🤖 AI Summary
This paper challenges the longstanding misconception in large language model (LLM) research that prompting is merely “alchemy” or a pragmatic stopgap. We propose a foundational reframing: treating LLMs as complex, emergent organisms shaped by training, with prompting serving as the core experimental paradigm of their behavioral science.
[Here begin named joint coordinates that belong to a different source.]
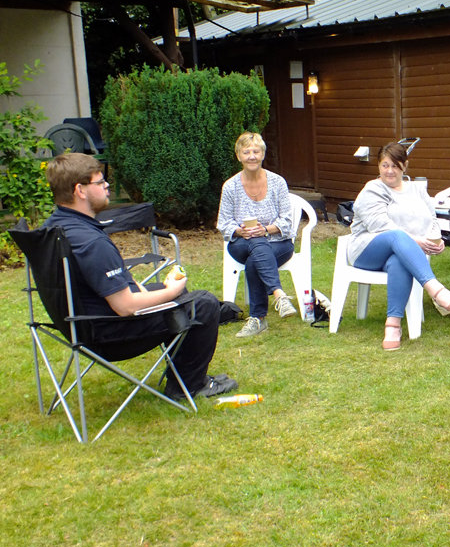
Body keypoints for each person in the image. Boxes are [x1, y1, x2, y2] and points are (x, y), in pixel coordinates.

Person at [43, 153, 237, 400]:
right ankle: (189, 386)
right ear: (80, 190)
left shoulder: (54, 228)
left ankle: (183, 376)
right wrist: (172, 291)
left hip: (78, 325)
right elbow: (125, 307)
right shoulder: (91, 242)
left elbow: (98, 279)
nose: (107, 186)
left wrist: (150, 289)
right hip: (109, 335)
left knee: (170, 294)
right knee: (204, 304)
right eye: (100, 182)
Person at [348, 142, 450, 351]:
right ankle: (436, 291)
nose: (390, 171)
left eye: (395, 165)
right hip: (366, 249)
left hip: (399, 251)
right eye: (385, 165)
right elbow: (379, 225)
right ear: (378, 166)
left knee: (398, 260)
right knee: (396, 235)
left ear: (405, 166)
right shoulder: (373, 189)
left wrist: (434, 240)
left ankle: (393, 325)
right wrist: (415, 240)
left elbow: (432, 218)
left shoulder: (417, 190)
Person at [217, 132, 298, 338]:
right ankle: (279, 294)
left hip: (278, 243)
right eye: (246, 152)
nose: (251, 156)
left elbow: (287, 222)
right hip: (241, 243)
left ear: (263, 154)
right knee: (255, 243)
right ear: (239, 156)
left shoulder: (278, 182)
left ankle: (258, 319)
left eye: (256, 151)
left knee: (256, 259)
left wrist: (264, 230)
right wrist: (241, 231)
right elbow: (223, 223)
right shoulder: (230, 186)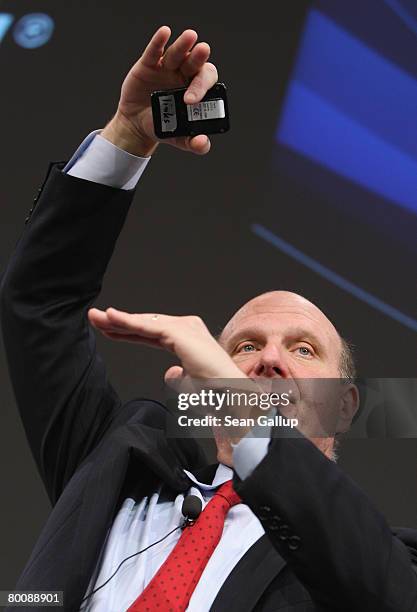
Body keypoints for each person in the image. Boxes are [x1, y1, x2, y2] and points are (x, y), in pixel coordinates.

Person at [1, 25, 416, 612]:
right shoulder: (116, 462)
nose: (269, 360)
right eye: (243, 348)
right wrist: (127, 136)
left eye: (302, 350)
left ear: (344, 404)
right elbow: (40, 301)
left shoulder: (375, 564)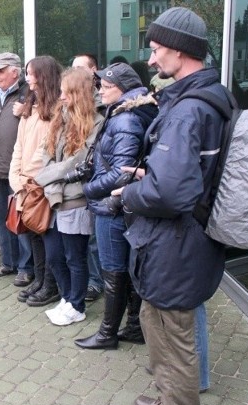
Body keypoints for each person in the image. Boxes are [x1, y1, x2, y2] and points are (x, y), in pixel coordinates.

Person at [117, 7, 228, 405]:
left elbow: (170, 194)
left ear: (180, 51)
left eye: (157, 48)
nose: (151, 59)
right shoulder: (211, 97)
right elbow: (190, 175)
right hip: (188, 239)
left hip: (175, 244)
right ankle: (170, 402)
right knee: (159, 327)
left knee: (173, 337)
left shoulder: (187, 110)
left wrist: (129, 192)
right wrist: (153, 172)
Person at [74, 63, 157, 349]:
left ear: (122, 89)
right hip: (123, 204)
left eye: (106, 87)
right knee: (127, 271)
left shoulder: (126, 119)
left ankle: (107, 334)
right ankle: (134, 327)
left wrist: (88, 190)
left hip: (112, 205)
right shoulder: (131, 113)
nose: (100, 91)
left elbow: (123, 170)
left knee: (114, 272)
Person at [34, 67, 104, 326]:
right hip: (53, 198)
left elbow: (79, 161)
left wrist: (44, 177)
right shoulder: (60, 117)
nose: (61, 96)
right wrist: (50, 180)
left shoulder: (96, 121)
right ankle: (66, 298)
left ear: (79, 93)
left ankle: (77, 305)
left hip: (76, 199)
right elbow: (47, 152)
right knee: (54, 256)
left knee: (75, 257)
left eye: (66, 92)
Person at [9, 56, 62, 306]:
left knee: (46, 236)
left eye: (31, 74)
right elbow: (19, 146)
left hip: (41, 185)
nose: (27, 78)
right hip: (25, 184)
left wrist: (30, 179)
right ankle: (39, 280)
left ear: (44, 76)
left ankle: (50, 286)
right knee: (32, 234)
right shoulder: (29, 106)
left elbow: (48, 152)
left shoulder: (57, 110)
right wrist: (16, 176)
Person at [0, 52, 34, 287]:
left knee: (21, 221)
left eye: (0, 71)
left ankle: (26, 267)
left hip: (19, 171)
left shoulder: (28, 95)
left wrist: (27, 111)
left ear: (15, 71)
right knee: (0, 218)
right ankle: (9, 262)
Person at [72, 53, 105, 301]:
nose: (77, 73)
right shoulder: (70, 106)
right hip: (76, 183)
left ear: (95, 70)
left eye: (81, 68)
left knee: (94, 237)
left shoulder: (101, 105)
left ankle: (96, 281)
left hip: (95, 181)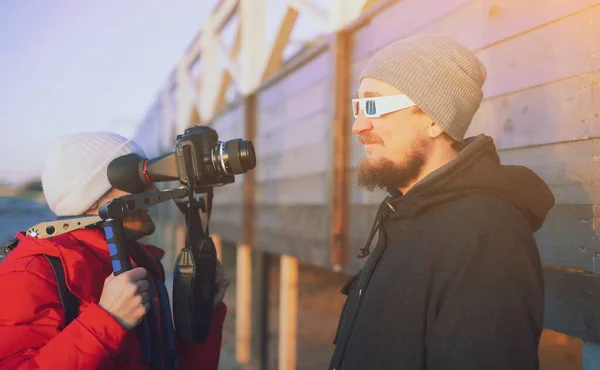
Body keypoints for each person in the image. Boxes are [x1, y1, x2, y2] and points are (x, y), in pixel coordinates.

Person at [329, 34, 555, 370]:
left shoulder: (486, 238)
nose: (358, 126)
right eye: (358, 107)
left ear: (436, 118)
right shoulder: (403, 215)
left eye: (373, 106)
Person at [0, 132, 230, 369]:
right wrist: (107, 321)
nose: (153, 193)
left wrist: (202, 317)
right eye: (138, 182)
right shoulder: (30, 273)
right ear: (91, 201)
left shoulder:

Methodologically, leveraging natural language as the native interaction interface, we systematically integrate few-shot learning, chain-of-thought reasoning, and constitutional AI to reframe prompt engineering as a reproducible, interpretable behavioral probing methodology. Our principal contribution is the establishment of the “prompting-as-scientific-inquiry” paradigm—endowing prompting with theoretical legitimacy and methodological rigor. This yields the first unified framework for systematic characterization, empirical validation, and formal modeling of LLM capabilities, substantially enhancing their interpretability and scientific standing.
📝 Abstract
Prompting is the primary method by which we study and control large language models. It is also one of the most powerful: nearly every major capability attributed to LLMs-few-shot learning, chain-of-thought, constitutional AI-was first unlocked through prompting. Yet prompting is rarely treated as science and is frequently frowned upon as alchemy. We argue that this is a category error. If we treat LLMs as a new kind of complex and opaque organism that is trained rather than programmed, then prompting is not a workaround: it is behavioral science. Mechanistic interpretability peers into the neural substrate, prompting probes the model in its native interface: language. We contend that prompting is not inferior, but rather a key component in the science of LLMs.